Tuesday, March 4, 2014


This is one of the second batch of Leonardo creations, originated by Academy in South Korea, then repackaged for the European market by Italeri.

Mat Irvine: The human-powered ornithopter is one of Leonard da Vinci’s best known concepts, a predecessor to the aeroplane, though designed with flapping wings like a bird or a bat.

The 1:25 scale Italeri kit is one of the simplest you are likely to build, as all the components snap together, and you could probably have it complete in just 10 minutes or so.

Moulded in two shades of plastic, representing wood and metal, most of the construction - and the components - go toward creating a working aspect, as the model is powered by a clockwork motor that makes the wings flap up and down. The ornithopter airframe itself consists of only nine parts, the remaining components consisting of gears and other parts that enable the wing motion.

The ‘spines’ on the wings (above) have an extra cavity at their tips, so the molten plastic flows through. These lumps need to be carefully cut away - the left-hand one (above) is still in place, the right-hand one removed.

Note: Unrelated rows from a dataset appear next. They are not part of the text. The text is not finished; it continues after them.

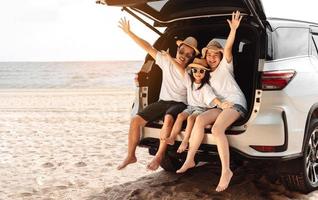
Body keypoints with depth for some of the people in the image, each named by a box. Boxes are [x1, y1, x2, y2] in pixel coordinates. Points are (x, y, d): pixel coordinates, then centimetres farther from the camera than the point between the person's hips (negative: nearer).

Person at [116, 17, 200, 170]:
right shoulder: (167, 62, 2)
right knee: (135, 120, -12)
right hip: (163, 101, 4)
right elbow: (148, 48, 1)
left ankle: (158, 157, -27)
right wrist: (129, 33, 0)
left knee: (168, 118, -39)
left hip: (179, 104, -4)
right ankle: (131, 156, 2)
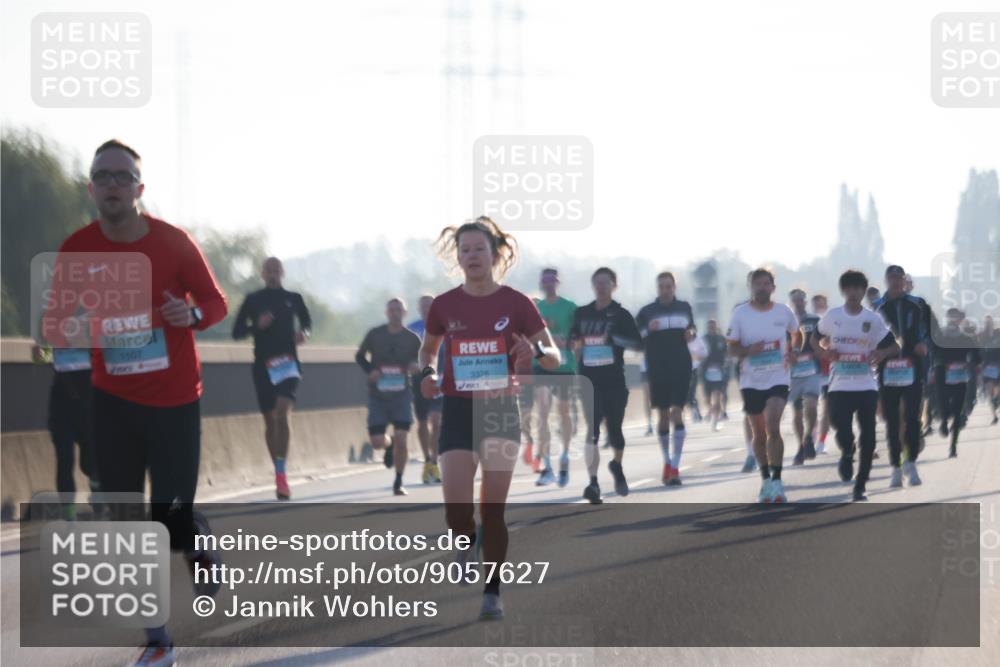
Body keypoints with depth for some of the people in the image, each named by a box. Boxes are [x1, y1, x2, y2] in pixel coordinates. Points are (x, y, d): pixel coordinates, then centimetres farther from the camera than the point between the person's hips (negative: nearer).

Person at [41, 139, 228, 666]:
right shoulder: (76, 250, -5)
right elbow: (54, 322, 1)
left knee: (171, 516, -10)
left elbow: (216, 302, 1)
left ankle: (199, 549, 30)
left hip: (174, 401, -2)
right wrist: (67, 329, -24)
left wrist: (192, 314, -22)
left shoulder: (173, 242, -10)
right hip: (113, 402, 2)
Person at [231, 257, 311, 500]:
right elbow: (237, 332, 4)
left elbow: (306, 320, 23)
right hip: (263, 364, 2)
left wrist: (304, 332, 1)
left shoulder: (293, 298, 7)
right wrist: (257, 325, -14)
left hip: (288, 363, -2)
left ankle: (281, 474, -24)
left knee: (282, 414, -21)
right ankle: (280, 473, 22)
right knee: (270, 420, 8)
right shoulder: (253, 300, 5)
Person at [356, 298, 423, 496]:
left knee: (401, 440, -10)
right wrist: (370, 371, -10)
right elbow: (360, 356, 10)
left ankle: (398, 484, 5)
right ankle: (389, 445, 36)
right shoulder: (375, 335, -2)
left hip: (401, 394, 0)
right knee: (377, 442, -3)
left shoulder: (412, 338, 0)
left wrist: (416, 367, -14)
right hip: (377, 396, 0)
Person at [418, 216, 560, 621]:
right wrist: (428, 372, -2)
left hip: (502, 410, -1)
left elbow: (555, 359, -1)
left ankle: (492, 594, 11)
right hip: (458, 410, 1)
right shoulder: (445, 306, 2)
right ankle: (468, 542, 21)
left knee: (494, 509, -1)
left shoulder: (516, 304, -3)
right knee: (456, 508, -14)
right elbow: (428, 349, 19)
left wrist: (536, 350, -24)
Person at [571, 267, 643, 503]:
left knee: (614, 430, 6)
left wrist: (613, 338, -22)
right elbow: (574, 340, 24)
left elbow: (638, 343, -9)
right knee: (592, 432, -8)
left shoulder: (621, 315, 0)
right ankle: (593, 484, -11)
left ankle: (617, 466, 36)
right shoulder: (582, 313, 10)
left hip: (614, 381, -1)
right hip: (589, 382, 1)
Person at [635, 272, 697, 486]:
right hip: (657, 370, 0)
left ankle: (675, 467, -12)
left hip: (681, 369, 0)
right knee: (663, 416, 8)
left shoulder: (684, 308, 9)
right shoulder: (646, 312, 2)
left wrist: (692, 333, 0)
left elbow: (691, 329, 23)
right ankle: (667, 462, 25)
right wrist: (649, 331, -18)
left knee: (676, 413, -10)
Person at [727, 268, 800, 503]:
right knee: (758, 435, 10)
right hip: (751, 382, 1)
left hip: (778, 380, -1)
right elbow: (732, 346, 1)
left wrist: (792, 352, 1)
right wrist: (748, 351, -19)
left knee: (773, 429, -17)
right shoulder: (741, 313, -2)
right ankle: (766, 481, 24)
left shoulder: (783, 311, 1)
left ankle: (776, 480, -14)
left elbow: (796, 334, 19)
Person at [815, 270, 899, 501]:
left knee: (868, 438, -1)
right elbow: (817, 338, 17)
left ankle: (860, 486, 10)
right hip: (840, 386, 0)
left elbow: (894, 346, 4)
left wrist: (883, 353, -19)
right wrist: (824, 350, -5)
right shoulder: (832, 316, 2)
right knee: (843, 433, -9)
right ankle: (847, 454, 28)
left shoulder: (873, 319, 0)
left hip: (867, 386, 0)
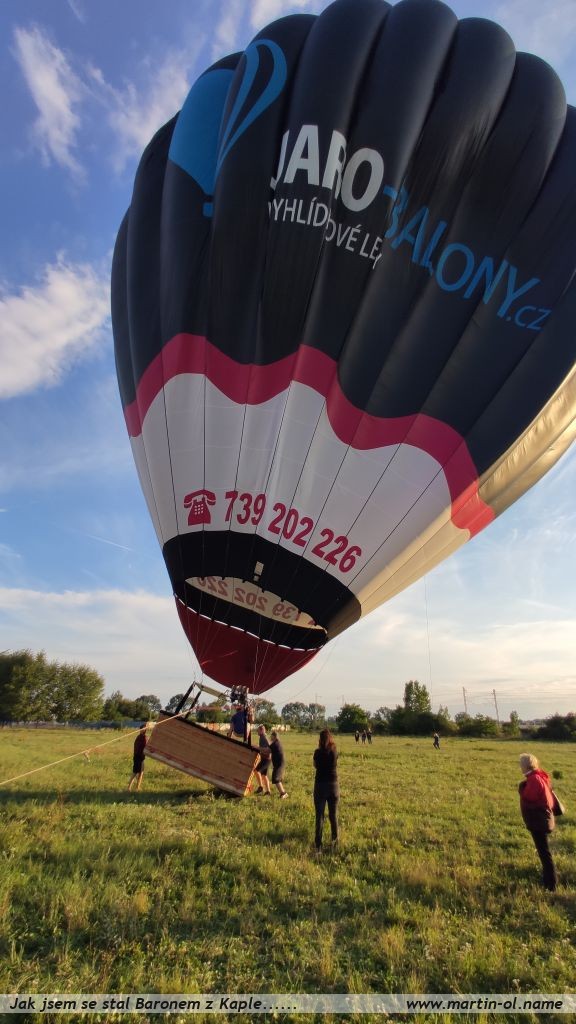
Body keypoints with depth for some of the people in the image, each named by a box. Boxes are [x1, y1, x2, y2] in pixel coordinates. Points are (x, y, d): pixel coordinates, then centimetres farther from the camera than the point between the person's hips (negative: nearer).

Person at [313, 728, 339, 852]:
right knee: (333, 815, 16)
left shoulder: (318, 752, -13)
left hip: (320, 785, -3)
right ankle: (335, 841, 27)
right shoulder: (335, 751, -5)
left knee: (320, 815, 6)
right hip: (333, 785, 3)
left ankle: (318, 843, 8)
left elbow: (315, 765, 2)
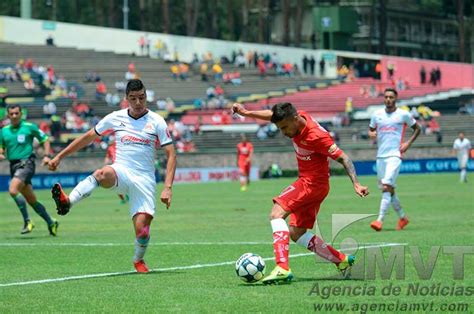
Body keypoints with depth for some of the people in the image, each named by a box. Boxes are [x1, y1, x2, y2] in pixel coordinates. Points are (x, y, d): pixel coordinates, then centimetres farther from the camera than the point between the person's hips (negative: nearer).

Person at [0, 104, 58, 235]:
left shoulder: (30, 127, -1)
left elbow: (45, 140, 7)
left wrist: (46, 156, -5)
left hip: (26, 163, -6)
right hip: (14, 165, 6)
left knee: (13, 190, -27)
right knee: (31, 200, 8)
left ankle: (27, 221, -19)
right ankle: (51, 222, 21)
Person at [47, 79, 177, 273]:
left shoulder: (156, 122, 1)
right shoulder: (115, 118, 7)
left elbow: (171, 155, 0)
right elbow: (89, 137, 17)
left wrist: (167, 188, -11)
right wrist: (59, 157, 15)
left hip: (144, 180, -1)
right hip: (120, 172, 1)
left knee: (142, 229, -13)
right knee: (102, 174, -37)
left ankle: (138, 259, 20)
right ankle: (68, 202, -56)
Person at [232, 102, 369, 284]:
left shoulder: (315, 136, -23)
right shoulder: (298, 118, 0)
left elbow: (342, 158, -20)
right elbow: (273, 115, 19)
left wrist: (356, 184, -26)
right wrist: (247, 113, 16)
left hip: (313, 182, -9)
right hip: (307, 182, 9)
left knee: (277, 212, -23)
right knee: (296, 234, 9)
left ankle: (282, 268, -35)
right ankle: (342, 260, 15)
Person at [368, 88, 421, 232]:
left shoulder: (403, 115, 0)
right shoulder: (377, 114, 9)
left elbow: (417, 128, 12)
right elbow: (371, 130, 20)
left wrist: (408, 143, -1)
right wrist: (371, 134, -5)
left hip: (395, 155, -5)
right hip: (380, 156, 5)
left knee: (387, 187, -19)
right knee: (388, 190, 10)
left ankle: (380, 220, -25)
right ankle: (402, 217, 27)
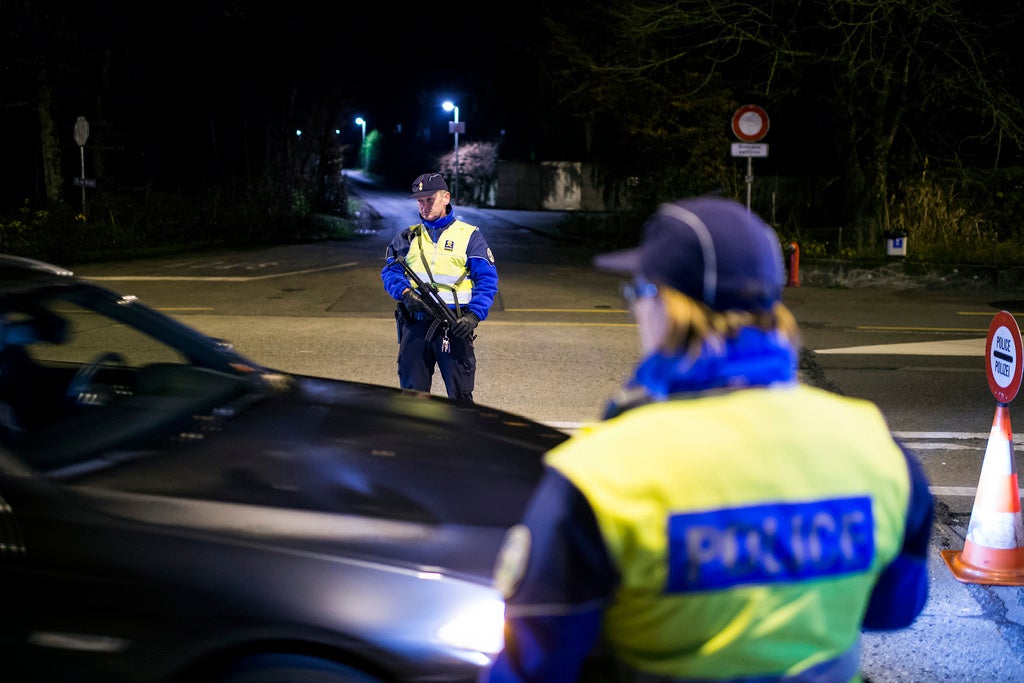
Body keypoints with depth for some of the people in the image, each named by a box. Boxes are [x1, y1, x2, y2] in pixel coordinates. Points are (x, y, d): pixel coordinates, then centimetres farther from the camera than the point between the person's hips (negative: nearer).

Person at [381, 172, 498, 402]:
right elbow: (390, 271, 6)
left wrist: (474, 315, -15)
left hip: (454, 328, -3)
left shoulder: (469, 235, 7)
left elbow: (487, 280, 0)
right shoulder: (407, 237, 16)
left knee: (460, 396, -2)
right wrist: (405, 293, -15)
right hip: (415, 325, 3)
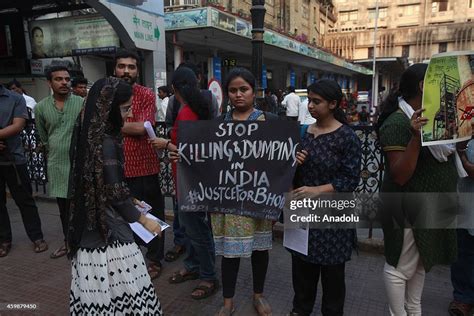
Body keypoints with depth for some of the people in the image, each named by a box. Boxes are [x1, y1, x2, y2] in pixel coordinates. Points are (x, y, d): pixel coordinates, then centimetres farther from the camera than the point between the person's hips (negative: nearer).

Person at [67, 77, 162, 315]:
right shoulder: (106, 143, -21)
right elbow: (115, 193, -18)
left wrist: (131, 203, 18)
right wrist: (143, 219, -6)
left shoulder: (91, 133, 6)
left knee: (96, 289, 16)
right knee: (119, 288, 1)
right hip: (107, 225, -9)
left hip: (90, 223, 9)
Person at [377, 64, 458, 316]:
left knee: (422, 263, 23)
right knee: (400, 267, 6)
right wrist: (416, 137, -35)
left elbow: (442, 156, 18)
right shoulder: (398, 122, -21)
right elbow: (399, 176, -26)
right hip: (409, 209, -10)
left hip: (430, 207, 10)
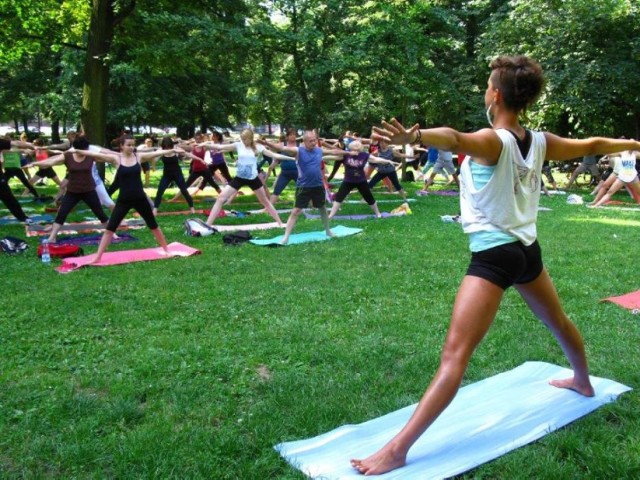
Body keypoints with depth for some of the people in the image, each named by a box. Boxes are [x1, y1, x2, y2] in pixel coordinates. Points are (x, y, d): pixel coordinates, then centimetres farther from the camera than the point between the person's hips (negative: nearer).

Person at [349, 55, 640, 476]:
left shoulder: (493, 141, -16)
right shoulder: (541, 142, 5)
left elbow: (456, 140, -40)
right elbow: (591, 146, 23)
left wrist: (413, 136, -61)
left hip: (494, 257, -8)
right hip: (527, 250, 8)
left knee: (454, 356, -15)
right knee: (559, 321, 33)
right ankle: (583, 382, 61)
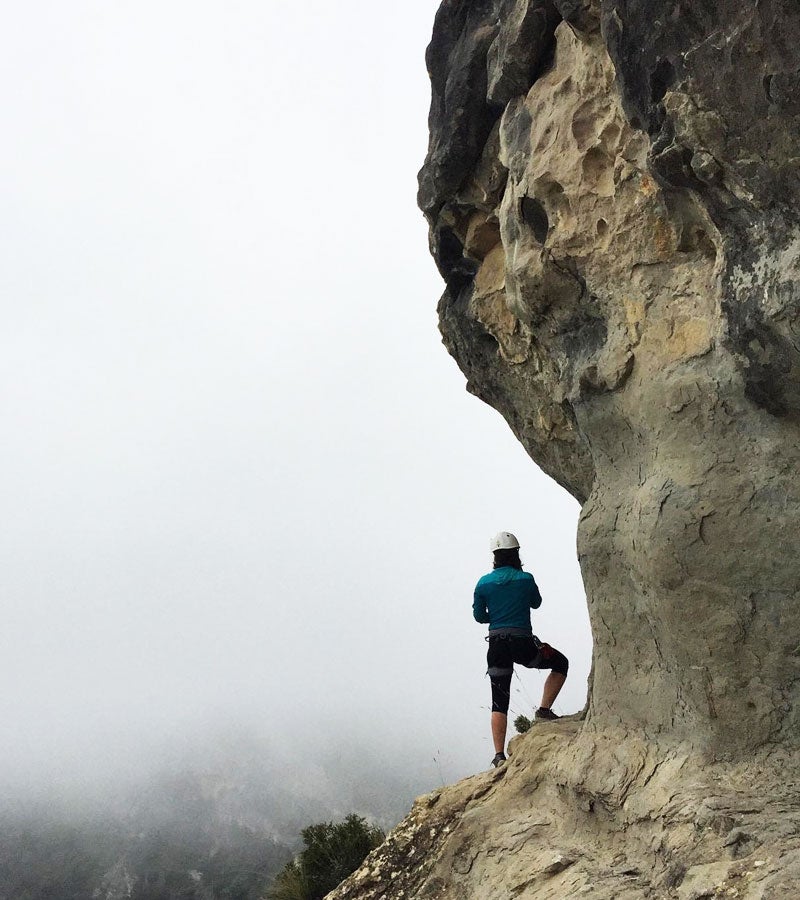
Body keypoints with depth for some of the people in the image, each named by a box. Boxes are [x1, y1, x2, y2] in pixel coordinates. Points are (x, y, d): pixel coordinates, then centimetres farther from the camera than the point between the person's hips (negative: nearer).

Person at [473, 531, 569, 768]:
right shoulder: (525, 579, -5)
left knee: (499, 703, 9)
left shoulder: (484, 583, 1)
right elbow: (536, 603, 13)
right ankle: (544, 709, 10)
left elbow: (479, 616, 8)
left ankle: (499, 755, 3)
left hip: (497, 646, 3)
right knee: (561, 663, 23)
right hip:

The instruction manual (below) is easy to follow.

Note the pre-assembled clockwork motor (below bottom) supplied with the kit. It’s a good addition, as movement brings interest to the ornithopter, as well as revealing how it was supposed to work.

The model represents the ornithopter as Leonardo drew it (below) with skeletal bird-style wings, plus a simple central platform and tail. The sketches vary, as do most of Leonardo’s artworks. In one image, the pilot would lay prone, while others show him hanging underneath, rather like a modern hang-glider. In fact, taking the ‘flapping’ out of the equation, exactly like a hang-glider.

This model continues a resurgence of interest in the works and designs of Leonardo da Vinci. Oddly though, when the first three Leonardo kits were released, by AMT kits in the 1970s, they didn’t sell well at all. AMT had actually planned three more, but they were cancelled, due to poor sales of the first set.

Closeup of the business end of the clockwork mechanism (below) which doubles as a base with nameplate.

Now there are at least six model companies around the world, producing a wide range of Leonardo inventions, between them probably covering virtually everything he envisaged.  Some of these involve traditional materials that Leonardo would have been familiar with - such as wood and cloth - along with more recent materials such as plastics. Even there though, Leonardo would almost certainly have understood the industrial processes involved.

Scale Stats
Italeri: Leonardo da Vinci Flying Machine Ornithopter
Scale (nominal): 1:25
Parts: 28 (including motor)
Assembled wingspan: 240 mm (9 in)
Manufacturer’s ref: 3108

Review kit supplied courtesy The Hobby Company, Italeri’s UK importer and distributor.

Leonardo's Marvellous Machines here, including the ornithopter.

SMN Note: Steampunk and sci-fi fans rejoice: this kit is a gift to any diorama or model group that involves a fantasy element, and the 1:25 scale is a reasonably widely-used one, too. At a pinch, you could include Leonardo's ornithopter with suitable 1:18 scale cars - perhaps a DeLorean, a Batmobile, in fact, more or less anything that lends itself to a fantasy setting.

Then there's John Carter of Mars, a movie that vanished without trace, but one that had some really good special-effects, including some ornithopter Martian flying machines (below) the whole thing courtesy the writings of Edgar Rice Burroughs.